Update on Loudoun Development: Growing Houses at Blue Mount Nursery

By Laura Longley

As dogwoods go dormant at Blue Mount Nursery, this 20-year-old, family-owned, family-oriented garden center on Rt. 7 in Ashburn is about to grow things other than trees and plants. With an application for rezoning now in Loudoun County’s Planning Department pipeline, the nursery’s nearly 20 acres may soon grow houses—a lot of them.

The 485-unit community to be called Dogwood Farm Station is a project of U.S. Home Corporation, a subsidiary of Lennar Corporation, with Good Works, LP, the affordable housing development firm headed by Kim Hart, who may be best known for his work with Middleburg’s nonprofit Windy Hill Foundation.

Situated directly opposite the vast One Loudoun complex, the new project is set for departmental review, Planning Commission review, and a public hearing expected to take at least one year. It is predicted to be in front of the Planning Commission in February 2022.

Developers of Blue Mount Nursery, Rt. 7 opposite One Loudoun, have applied to the County for 485 housing units..

- Complete the following -
**a.** Reproduce the stretch of the Blue Mount Nursery article from "The 485-unit community" through "485 housing units..".
**b.** Translate this sentence from the Blue Mount Nursery article into Spanish: "It is predicted to be in front of the Planning Commission in February 2022."
**c.** Write the next part of the Blue Mount Nursery article, picking up after its final sentence.

Data excerpts
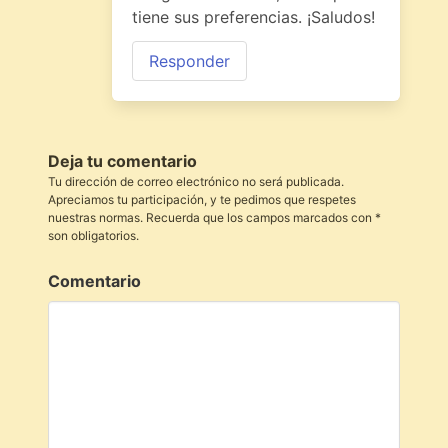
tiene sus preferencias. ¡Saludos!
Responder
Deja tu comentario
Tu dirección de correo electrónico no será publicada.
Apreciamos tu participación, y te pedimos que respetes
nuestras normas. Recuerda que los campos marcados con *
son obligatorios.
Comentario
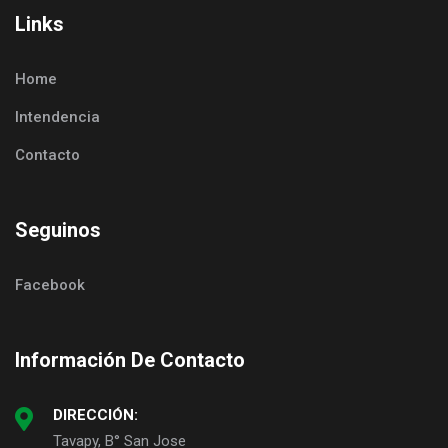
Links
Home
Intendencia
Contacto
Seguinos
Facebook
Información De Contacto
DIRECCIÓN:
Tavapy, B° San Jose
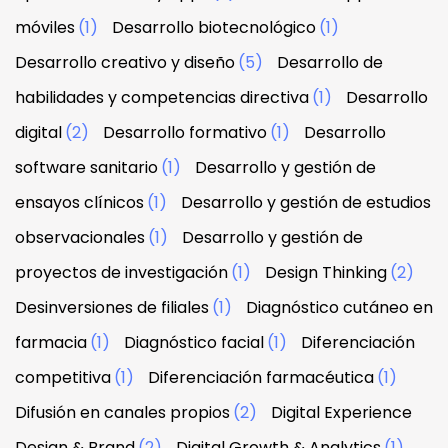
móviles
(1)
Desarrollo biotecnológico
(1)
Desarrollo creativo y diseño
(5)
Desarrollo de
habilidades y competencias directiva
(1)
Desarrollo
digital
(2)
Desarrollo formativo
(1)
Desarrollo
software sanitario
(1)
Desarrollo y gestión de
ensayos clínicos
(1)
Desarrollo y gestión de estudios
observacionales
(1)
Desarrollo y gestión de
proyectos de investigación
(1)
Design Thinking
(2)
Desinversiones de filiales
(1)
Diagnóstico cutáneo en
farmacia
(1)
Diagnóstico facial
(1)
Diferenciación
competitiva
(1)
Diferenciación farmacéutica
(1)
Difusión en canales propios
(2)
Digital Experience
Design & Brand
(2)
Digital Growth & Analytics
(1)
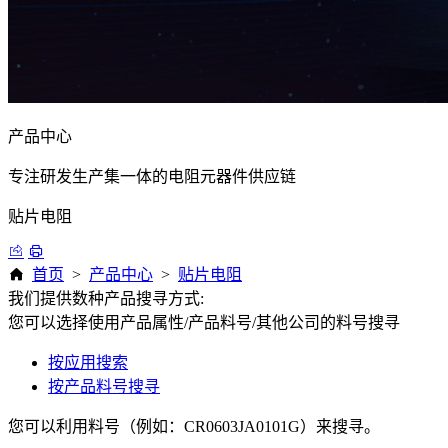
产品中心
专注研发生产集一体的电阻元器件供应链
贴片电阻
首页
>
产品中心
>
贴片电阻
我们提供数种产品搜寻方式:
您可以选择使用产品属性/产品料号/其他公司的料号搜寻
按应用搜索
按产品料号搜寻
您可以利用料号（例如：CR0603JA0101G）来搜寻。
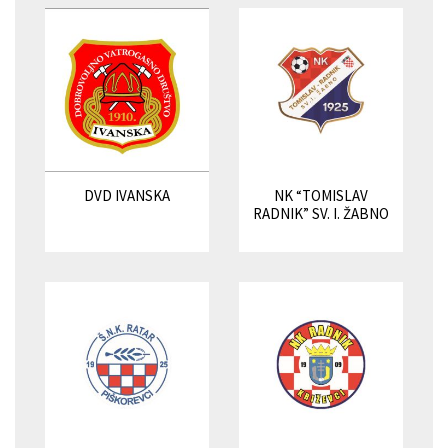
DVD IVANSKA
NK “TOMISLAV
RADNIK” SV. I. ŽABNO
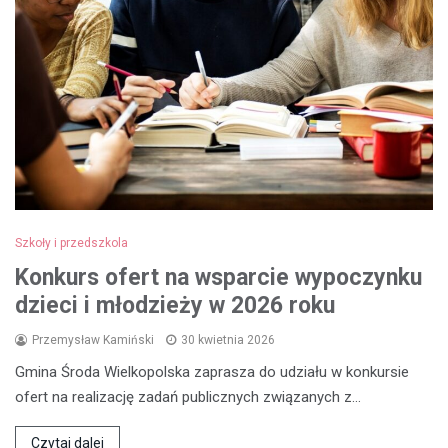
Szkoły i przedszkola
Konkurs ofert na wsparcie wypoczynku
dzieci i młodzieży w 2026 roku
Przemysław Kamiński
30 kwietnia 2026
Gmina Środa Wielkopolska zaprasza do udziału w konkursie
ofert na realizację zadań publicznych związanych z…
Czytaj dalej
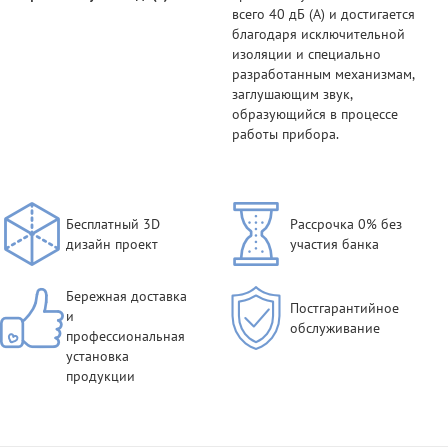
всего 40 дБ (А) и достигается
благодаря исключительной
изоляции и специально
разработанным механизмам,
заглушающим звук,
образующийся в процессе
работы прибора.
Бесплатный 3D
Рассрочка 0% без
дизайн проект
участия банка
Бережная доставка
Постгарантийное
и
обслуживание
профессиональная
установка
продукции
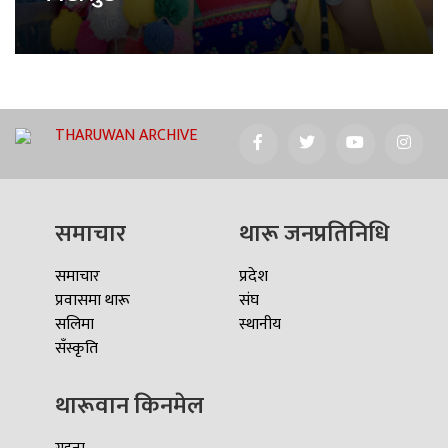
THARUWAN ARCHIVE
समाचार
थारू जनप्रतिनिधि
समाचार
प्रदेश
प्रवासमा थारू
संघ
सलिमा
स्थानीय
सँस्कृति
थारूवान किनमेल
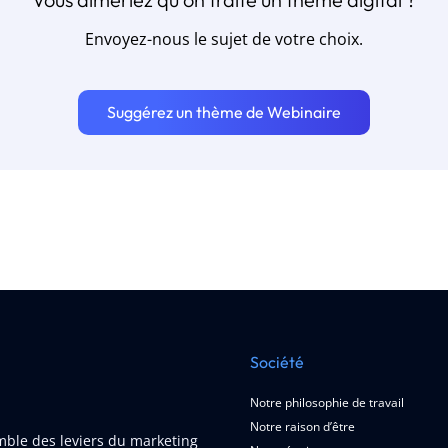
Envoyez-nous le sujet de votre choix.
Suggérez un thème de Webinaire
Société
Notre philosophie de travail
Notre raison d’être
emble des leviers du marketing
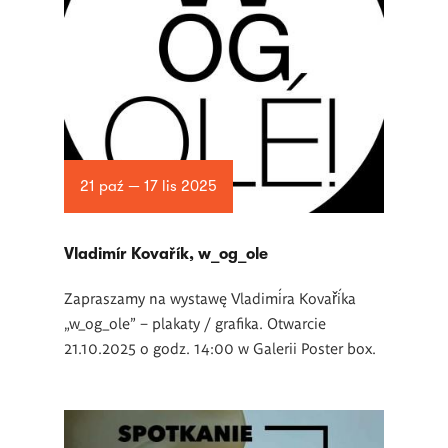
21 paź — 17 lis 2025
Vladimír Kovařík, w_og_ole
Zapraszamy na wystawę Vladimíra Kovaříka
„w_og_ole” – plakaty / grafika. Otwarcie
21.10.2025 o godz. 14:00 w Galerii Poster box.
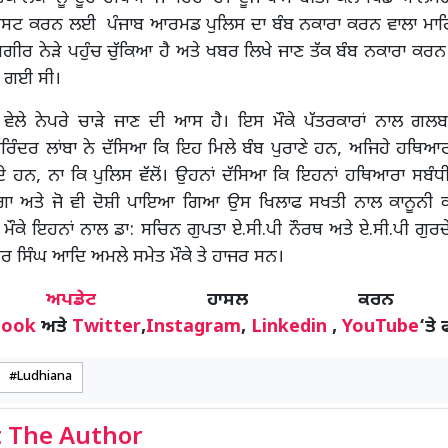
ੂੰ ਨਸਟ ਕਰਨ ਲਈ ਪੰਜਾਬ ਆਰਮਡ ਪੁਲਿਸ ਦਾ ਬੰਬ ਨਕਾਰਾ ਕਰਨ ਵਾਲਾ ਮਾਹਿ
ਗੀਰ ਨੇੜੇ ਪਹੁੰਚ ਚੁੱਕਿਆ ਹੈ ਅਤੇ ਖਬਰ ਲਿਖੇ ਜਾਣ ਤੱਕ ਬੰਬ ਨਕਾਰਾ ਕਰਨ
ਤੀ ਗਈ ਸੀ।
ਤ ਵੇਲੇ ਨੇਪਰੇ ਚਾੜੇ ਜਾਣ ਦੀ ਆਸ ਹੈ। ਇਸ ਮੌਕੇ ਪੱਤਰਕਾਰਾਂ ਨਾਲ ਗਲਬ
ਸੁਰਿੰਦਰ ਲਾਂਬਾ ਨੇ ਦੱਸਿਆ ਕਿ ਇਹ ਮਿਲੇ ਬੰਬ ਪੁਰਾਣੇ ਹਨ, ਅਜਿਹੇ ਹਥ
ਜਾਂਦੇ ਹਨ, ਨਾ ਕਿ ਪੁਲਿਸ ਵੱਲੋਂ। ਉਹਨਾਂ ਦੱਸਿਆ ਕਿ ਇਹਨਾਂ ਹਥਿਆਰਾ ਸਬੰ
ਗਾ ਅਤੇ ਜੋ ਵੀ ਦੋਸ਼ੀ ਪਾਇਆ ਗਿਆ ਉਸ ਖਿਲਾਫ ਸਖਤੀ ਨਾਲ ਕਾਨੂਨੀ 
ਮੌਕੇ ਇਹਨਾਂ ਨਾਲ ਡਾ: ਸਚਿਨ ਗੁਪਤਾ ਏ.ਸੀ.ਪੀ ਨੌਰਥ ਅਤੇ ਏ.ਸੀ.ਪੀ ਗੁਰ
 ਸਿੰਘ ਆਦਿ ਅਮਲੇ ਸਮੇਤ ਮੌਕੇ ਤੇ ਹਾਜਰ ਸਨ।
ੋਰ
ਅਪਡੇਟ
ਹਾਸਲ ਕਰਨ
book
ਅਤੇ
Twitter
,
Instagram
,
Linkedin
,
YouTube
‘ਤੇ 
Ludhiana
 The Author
...
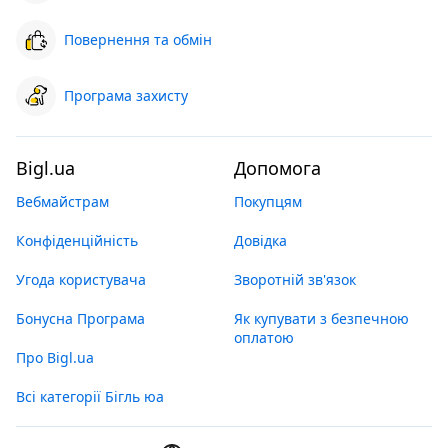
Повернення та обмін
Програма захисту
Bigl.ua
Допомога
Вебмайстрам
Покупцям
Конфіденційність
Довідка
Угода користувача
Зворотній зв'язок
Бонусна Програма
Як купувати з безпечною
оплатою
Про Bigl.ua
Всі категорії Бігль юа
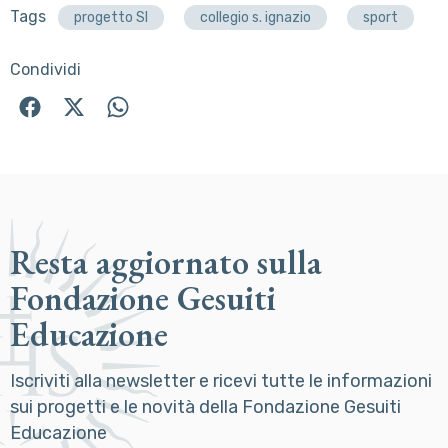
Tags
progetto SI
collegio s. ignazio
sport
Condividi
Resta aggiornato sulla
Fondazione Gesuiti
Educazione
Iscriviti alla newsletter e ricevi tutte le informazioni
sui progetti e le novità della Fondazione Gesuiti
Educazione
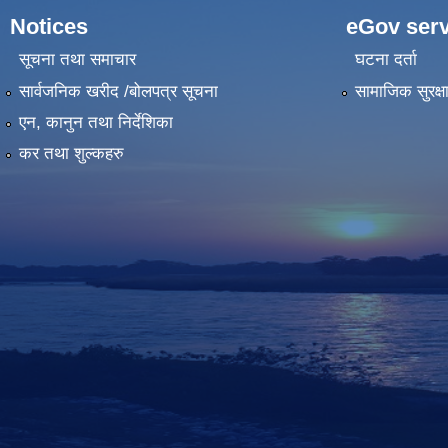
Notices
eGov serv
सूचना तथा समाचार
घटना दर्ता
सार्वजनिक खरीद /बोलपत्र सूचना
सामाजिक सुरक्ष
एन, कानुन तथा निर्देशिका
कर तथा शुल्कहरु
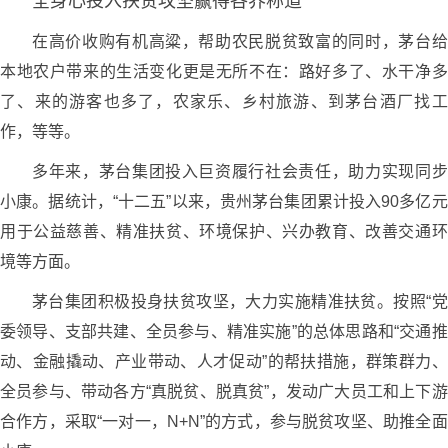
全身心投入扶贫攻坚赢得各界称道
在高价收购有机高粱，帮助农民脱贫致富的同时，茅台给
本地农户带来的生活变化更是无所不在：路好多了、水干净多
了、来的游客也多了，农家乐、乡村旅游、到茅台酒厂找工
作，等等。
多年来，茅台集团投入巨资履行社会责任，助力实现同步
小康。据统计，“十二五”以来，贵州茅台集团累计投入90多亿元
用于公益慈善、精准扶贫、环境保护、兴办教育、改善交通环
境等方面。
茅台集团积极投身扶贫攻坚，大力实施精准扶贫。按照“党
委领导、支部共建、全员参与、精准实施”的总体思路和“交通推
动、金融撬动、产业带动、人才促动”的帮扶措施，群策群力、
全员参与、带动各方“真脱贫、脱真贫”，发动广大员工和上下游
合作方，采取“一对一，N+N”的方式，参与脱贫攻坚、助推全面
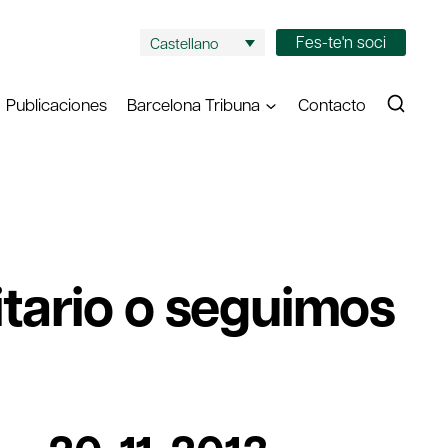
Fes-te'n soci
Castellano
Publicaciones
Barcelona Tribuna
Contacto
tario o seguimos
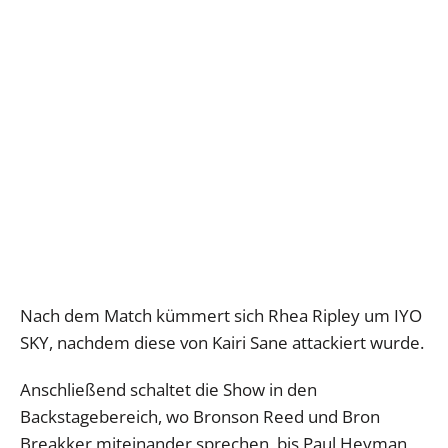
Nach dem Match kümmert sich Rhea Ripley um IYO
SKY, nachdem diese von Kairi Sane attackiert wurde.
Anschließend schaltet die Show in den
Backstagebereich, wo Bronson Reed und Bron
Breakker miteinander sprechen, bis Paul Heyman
...
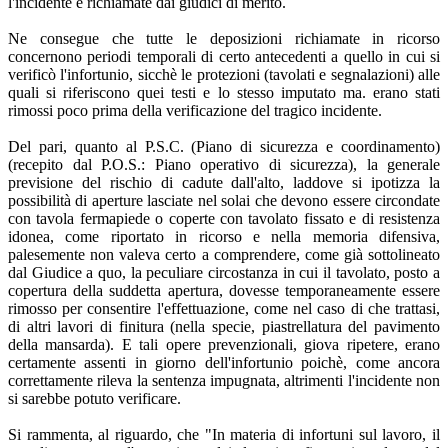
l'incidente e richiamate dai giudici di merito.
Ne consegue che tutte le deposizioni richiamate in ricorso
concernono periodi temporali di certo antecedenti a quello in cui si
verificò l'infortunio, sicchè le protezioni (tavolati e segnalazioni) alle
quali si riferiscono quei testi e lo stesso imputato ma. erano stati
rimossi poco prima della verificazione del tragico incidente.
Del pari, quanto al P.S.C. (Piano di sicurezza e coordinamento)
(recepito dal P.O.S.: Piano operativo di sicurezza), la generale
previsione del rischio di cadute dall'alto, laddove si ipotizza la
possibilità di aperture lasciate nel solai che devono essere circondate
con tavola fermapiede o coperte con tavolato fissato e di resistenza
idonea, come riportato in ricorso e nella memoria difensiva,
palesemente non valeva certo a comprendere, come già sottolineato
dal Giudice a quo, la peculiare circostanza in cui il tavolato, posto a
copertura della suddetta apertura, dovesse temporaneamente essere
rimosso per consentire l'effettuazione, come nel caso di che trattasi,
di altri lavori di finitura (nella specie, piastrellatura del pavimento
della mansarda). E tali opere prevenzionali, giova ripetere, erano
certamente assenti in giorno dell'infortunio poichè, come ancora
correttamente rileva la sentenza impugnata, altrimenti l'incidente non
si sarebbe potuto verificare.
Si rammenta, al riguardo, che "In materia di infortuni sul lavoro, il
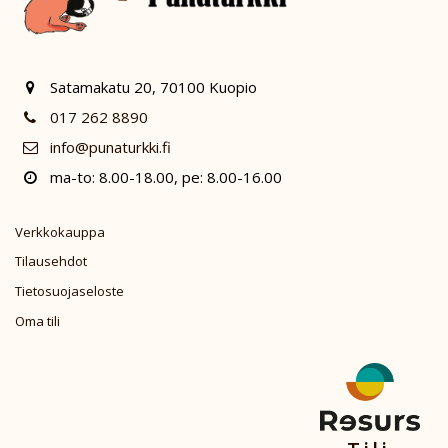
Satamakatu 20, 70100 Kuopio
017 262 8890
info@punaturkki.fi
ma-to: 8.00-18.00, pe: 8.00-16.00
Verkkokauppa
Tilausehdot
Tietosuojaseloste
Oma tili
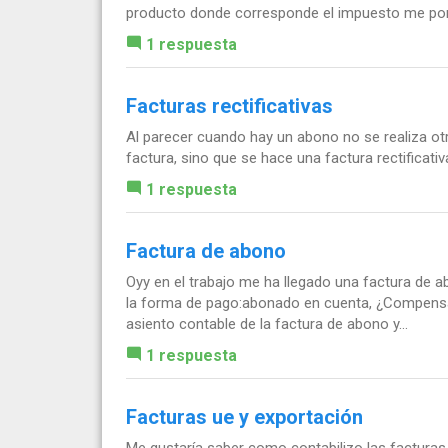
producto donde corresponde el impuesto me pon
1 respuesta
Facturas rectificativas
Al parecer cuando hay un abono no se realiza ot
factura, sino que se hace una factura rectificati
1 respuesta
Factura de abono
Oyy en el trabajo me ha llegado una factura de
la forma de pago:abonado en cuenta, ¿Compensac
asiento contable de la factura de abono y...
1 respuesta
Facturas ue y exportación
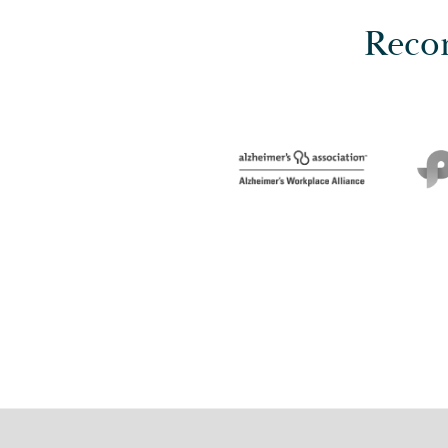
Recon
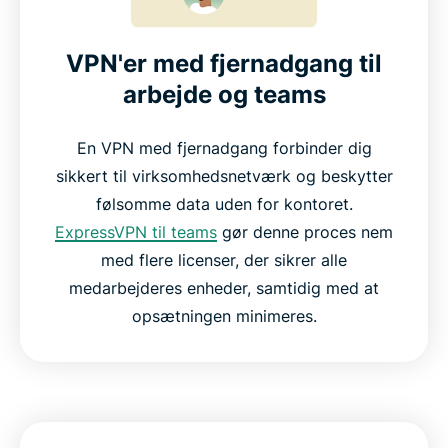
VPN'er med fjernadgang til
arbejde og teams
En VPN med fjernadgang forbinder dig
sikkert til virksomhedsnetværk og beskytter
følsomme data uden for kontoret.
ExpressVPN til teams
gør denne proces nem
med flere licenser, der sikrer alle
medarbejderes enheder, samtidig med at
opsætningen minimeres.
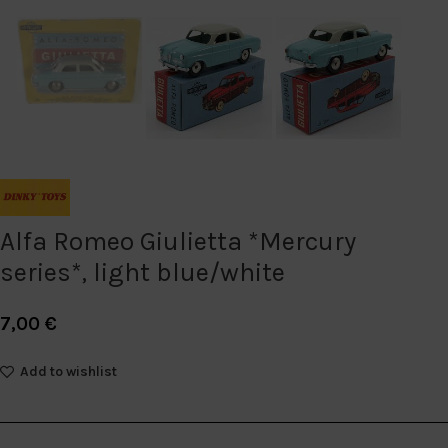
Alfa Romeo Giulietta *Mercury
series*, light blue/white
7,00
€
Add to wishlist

- Your written answers -
**a.**
The 485-unit community to be called Dogwood Farm Station is a project of U.S. Home Corporation, a subsidiary of Lennar Corporation, with Good Works, LP, the affordable housing development firm headed by Kim Hart, who may be best known for his work with Middleburg’s nonprofit Windy Hill Foundation.

Situated directly opposite the vast One Loudoun complex, the new project is set for departmental review, Planning Commission review, and a public hearing expected to take at least one year. It is predicted to be in front of the Planning Commission in February 2022.

Developers of Blue Mount Nursery, Rt. 7 opposite One Loudoun, have applied to the County for 485 housing units..

**b.** Se prevé que esté ante la Comisión de Planificación en febrero de 2022.

**c.**
Dogwood Farm Station’s 485 units would reportedly consist of 165 affordable dwelling units (ADUs). The rezoning application that was filed with the County in mid-August, however, cites only 100 ADUs. At that number, the project would just make the 20 percent benchmark of Loudoun’s new Unmet Housing Needs Strategic Plan.

Approved for implementation by the Board of Supervisors on Sept. 8, the strategic plan calls for every new development in the County to meet that bar.

Supervisor Mike Turner (D-Ashburn) raised a warning flag at that meeting when, after thanking the County’s planning staff for its work, he added, “I’m not sure the developers have figured out yet that the benchmark for new development is 20 percent in this plan. We really need to start holding their feet to the fire. So the word should go out to the development community: ‘You’d better be looking at 20 percent aggregate affordable here.’”

At the same time, however, he also put responsibility for achieving that goal on Supervisors and staff. “This is not going to be on the backs of the developers alone. Just asking them to do so much percentage is not going to cut it anymore. We have to put substantial financial skin in the game to meet the affordable housing plan.”

More large development applications

Meanwhile, with recent changes in the County’s Comprehensive Plan that allow for more residential density in areas with ready access to the Loudoun Gateway Station of Metro’s Silver Line, applications for large developments are increasing.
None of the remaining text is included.